We had left the air conditioner on in the house. Wet, the air was brisk as we entered through the door in contrast. I carried desert out, a bowl of soft organic almonds and cashews. A friend had given us small pears and peaches from their local trees. The storm passed into the distance slowly as we nibbled. The sound of water off of the roof and the tiny trickle of stream beds carrying the fresh rainwater away through the rocks and sand, the day’s heat was gone.

There was reluctance to leave, even more to get dressed, but we managed to head down to the Grateful Dead cover band at The Hut bar and dance together. We walked over to a friend’s grand opening of their new micro-brewery and toured this to more live music. DF tried a saison BEER and me a sarsaparilla. I savored each small sip as it flowed around my tongue and palate as the quality invited. This stuff was special. I was later given a snifter of an equally unique ginger of as high a caliber. It was recommended to add a splash of this to the saison BEER. DF loved that addendum.
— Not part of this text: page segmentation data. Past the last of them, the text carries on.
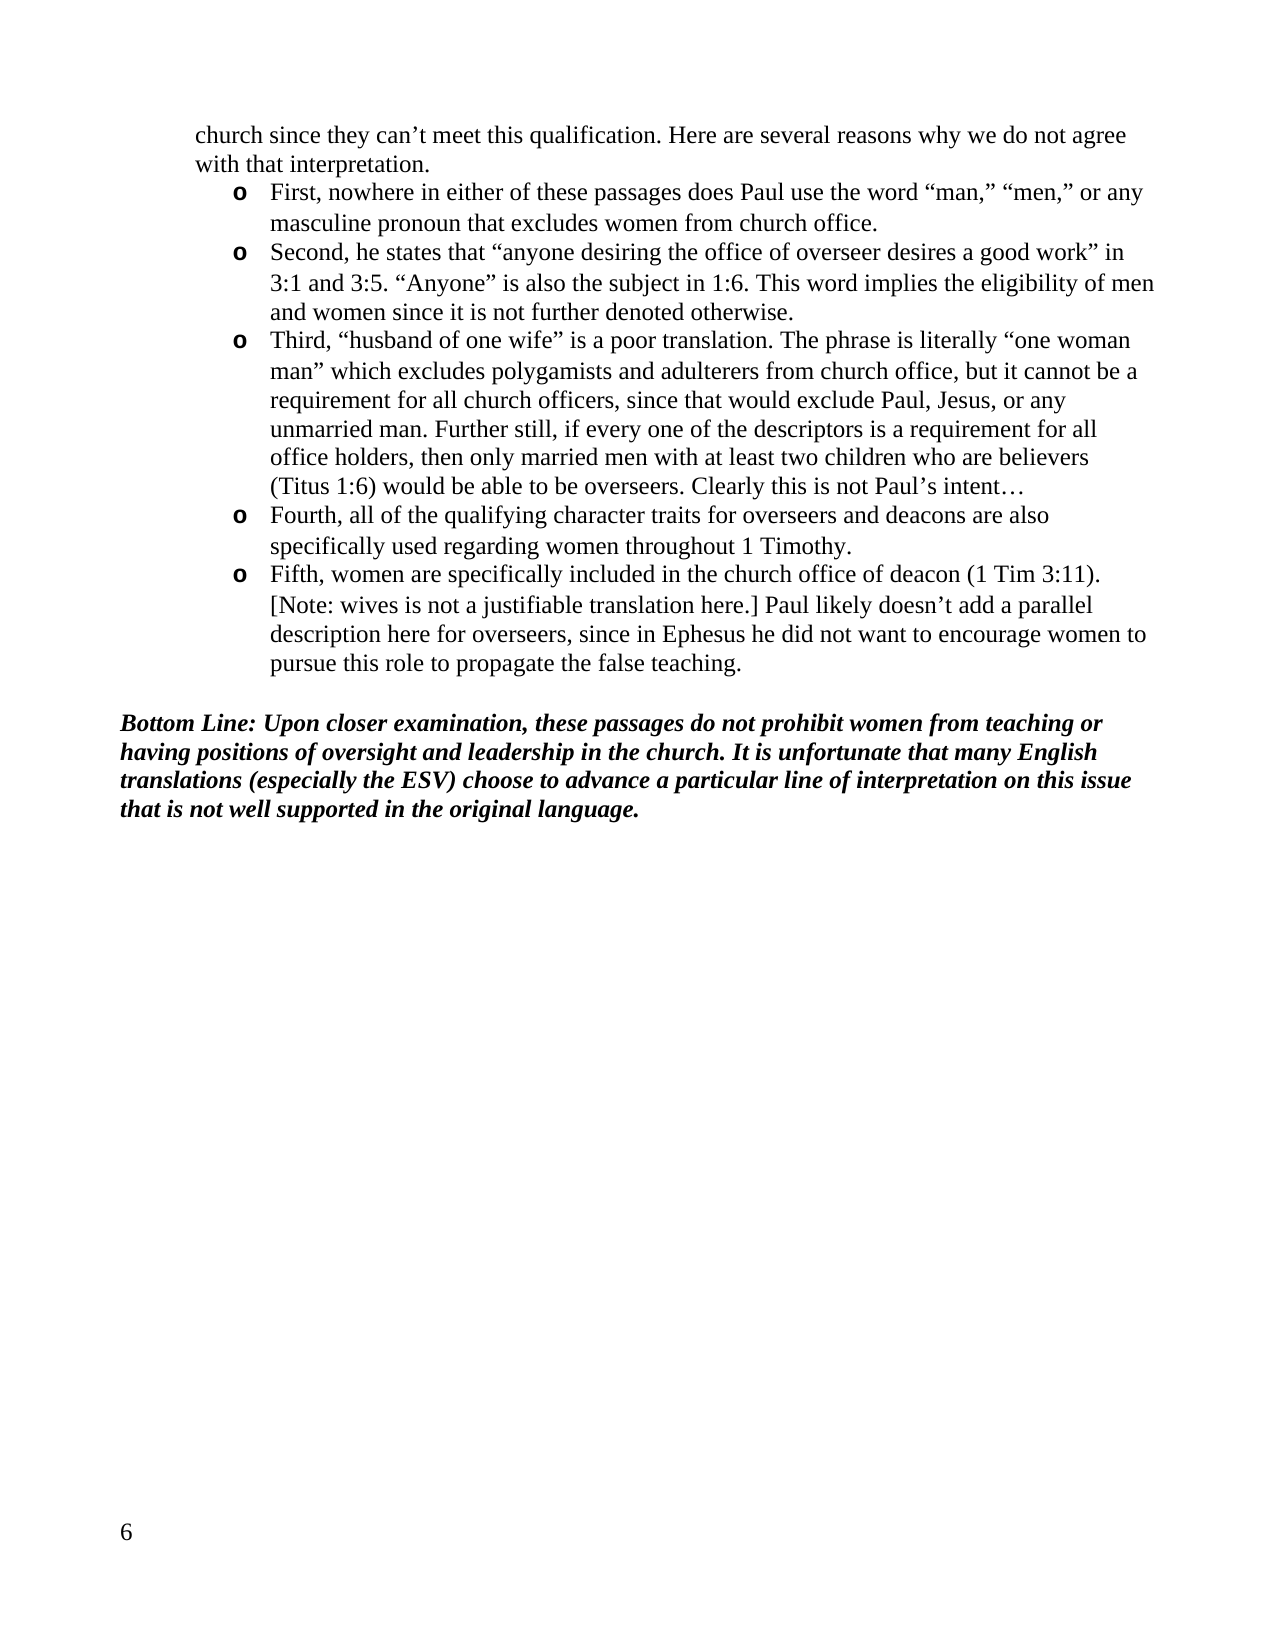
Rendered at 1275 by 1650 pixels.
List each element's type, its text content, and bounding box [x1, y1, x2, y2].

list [157, 120, 1155, 177]
list First, nowhere in either of these passages does Paul use the word “man,” “men,” or any masculine pronoun that excludes women from church office. [232, 177, 1155, 237]
list Third, “husband of one wife” is a poor translation. The phrase is literally “one woman man” which excludes polygamists and adulterers from church office, but it cannot be a requirement for all church officers, since that would exclude Paul, Jesus, or any unmarried man. Further still, if every one of the descriptors is a requirement for all office holders, then only married men with at least two children who are believers (Titus 1:6) would be able to be overseers. Clearly this is not Paul’s intent… [232, 325, 1155, 500]
list Fifth, women are specifically included in the church office of deacon (1 Tim 3:11). [Note: wives is not a justifiable translation here.] Paul likely doesn’t add a parallel description here for overseers, since in Ephesus he did not want to encourage women to pursue this role to propagate the false teaching. [232, 559, 1155, 677]
list Fourth, all of the qualifying character traits for overseers and deacons are also specifically used regarding women throughout 1 Timothy. [232, 500, 1155, 559]
text Bottom Line: Upon closer examination, these passages do not prohibit women from teaching or having positions of oversight and leadership in the church. It is unfortunate that many English translations (especially the ESV) choose to advance a particular line of interpretation on this issue that is not well supported in the original language. [120, 708, 1155, 823]
list Second, he states that “anyone desiring the office of overseer desires a good work” in 3:1 and 3:5. “Anyone” is also the subject in 1:6. This word implies the eligibility of men and women since it is not further denoted otherwise. [232, 237, 1155, 325]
A couple outside, had a mobile pizza kiln like a traditional Native American adobe oven, which was heated with pecan chips. That was a very nice smoked treat. We then headed over to a Birthday party to jam with drums, banjo and guitars and close out the late night. We were greeting and catching up with friends all along the way. Indeed, very good day.

There is nothing like eating and imbibing local…and particularly naked.